Learn about Compton history at Dominguez Hills symposium
Exploring the legacy of the Hub City
Isabell Rivera OW Contributor | 10/31/2019, midnight
Cal State University Dominguez Hills (CSUDH) will host its third annual South Bay Symposium from 9:30 a.m. to 3 p.m. on Nov. 2. This year they will look at the history of the city of Compton
Titled “Compton 1969: The Changing Face of Politics, Dreams of Our Fathers,” the symposium will take place on the fifth floor of the University Library North and will commemorate the 50th anniversary of the election of Douglas F. Dollarhide, the first African-American mayor of Compton.
Focused on “untwisting the legacy of Compton’s history,” the symposium will feature remarks by Los Angeles County Superior Court Judge Kelvin D. Filler, and USC Law Professor Jody Armour. It will also include a panel discussion about the former mayors of Compton.
“Mayor Dollarhide’s election was a pivotal point in the ascension of Black political power in Southern California,” said Robert Lee Johnson, an author and member of the Compton 125 Historical Society. “Dollarhide’s election ushered in the first Black majority city council and school board in California, which led to the first Black school superintendent, police chief, and fire chief in the state of California.”
Since 1960, Cal State Dominguez Hills has served a diverse community of learners and educators collaborating to change lives and communities for the better.

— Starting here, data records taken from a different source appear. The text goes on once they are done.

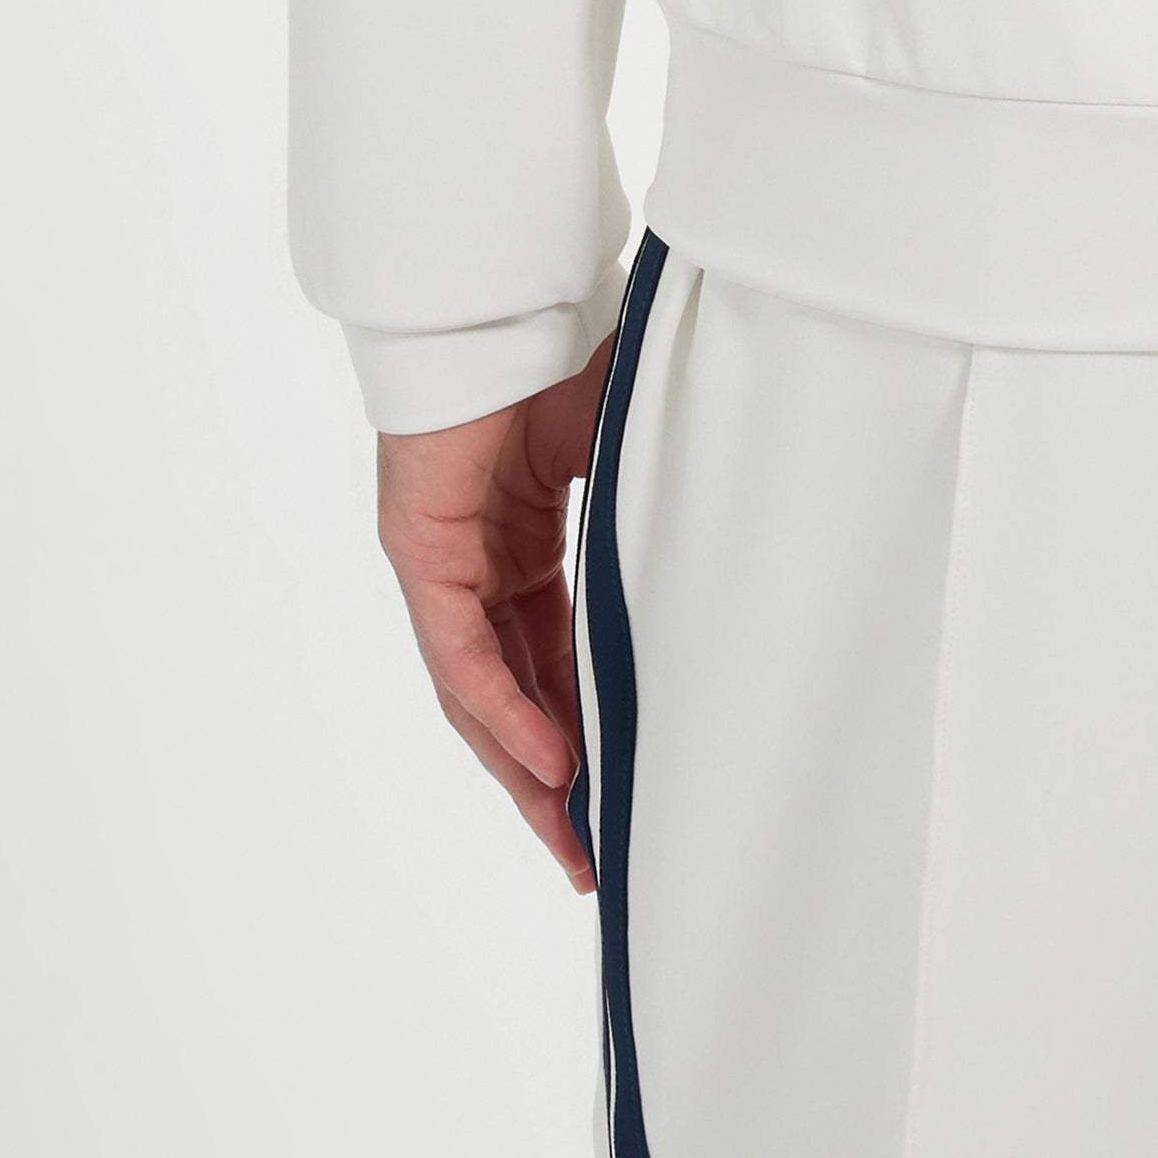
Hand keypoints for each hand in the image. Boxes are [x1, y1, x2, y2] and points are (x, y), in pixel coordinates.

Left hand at [373, 344, 621, 891]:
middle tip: (588, 858)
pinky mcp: (420, 553)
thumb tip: (738, 546)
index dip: (581, 734)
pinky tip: (548, 762)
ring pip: (479, 697)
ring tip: (571, 836)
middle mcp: (473, 566)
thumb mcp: (627, 458)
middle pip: (508, 699)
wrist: (506, 298)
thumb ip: (656, 517)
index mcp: (520, 543)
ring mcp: (442, 564)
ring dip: (525, 771)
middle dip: (549, 785)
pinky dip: (505, 711)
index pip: (546, 663)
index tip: (617, 803)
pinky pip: (463, 656)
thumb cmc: (567, 354)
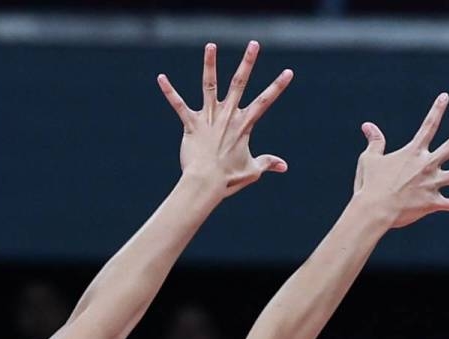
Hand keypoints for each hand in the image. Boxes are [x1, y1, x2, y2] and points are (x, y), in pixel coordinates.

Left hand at [158, 41, 292, 196]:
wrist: (206, 184)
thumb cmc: (229, 179)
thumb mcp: (252, 170)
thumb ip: (267, 163)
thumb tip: (284, 166)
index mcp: (243, 125)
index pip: (264, 101)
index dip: (277, 87)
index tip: (288, 72)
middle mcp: (227, 116)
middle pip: (239, 83)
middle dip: (247, 62)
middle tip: (254, 43)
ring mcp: (208, 118)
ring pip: (209, 84)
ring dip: (209, 64)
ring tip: (210, 45)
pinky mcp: (191, 124)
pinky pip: (178, 105)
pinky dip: (169, 92)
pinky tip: (160, 78)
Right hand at [352, 93, 448, 229]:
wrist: (374, 210)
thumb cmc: (370, 185)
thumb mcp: (369, 159)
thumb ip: (374, 142)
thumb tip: (367, 125)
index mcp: (413, 153)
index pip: (428, 126)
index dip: (437, 110)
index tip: (445, 96)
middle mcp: (427, 165)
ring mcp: (432, 184)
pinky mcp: (433, 204)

The symposium is hosted by the Gerth Archives and Special Collection at CSUDH and the Compton 125 Historical Society, in conjunction with the Sepia Artist Collective and CSUDH’s Mervyn M. Dymally African-American Political and Economic Institute.
“By commemorating the legacy of progress and Black political success in the City of Compton, we challenge the legitimacy of the negative portrayals of the City of Compton in the mass media, and in the minds of many who have no idea of the true history of the city and its legacy,” said Greg Williams, director of the Gerth Archives and Special Collections at CSUDH.
Other sessions at the symposium will focus on the Dominguez Rancho Adobe family homestead, and the Rancho San Pedro, the first Spanish land grant in California, as well as the contributions of Hispanics in South Bay. The Sepia Art Collective will present an excerpt from the upcoming film “Compton’s Finest,” by filmmaker Cle Sloan.
CSUDH is located at 1000 E. Victoria Street.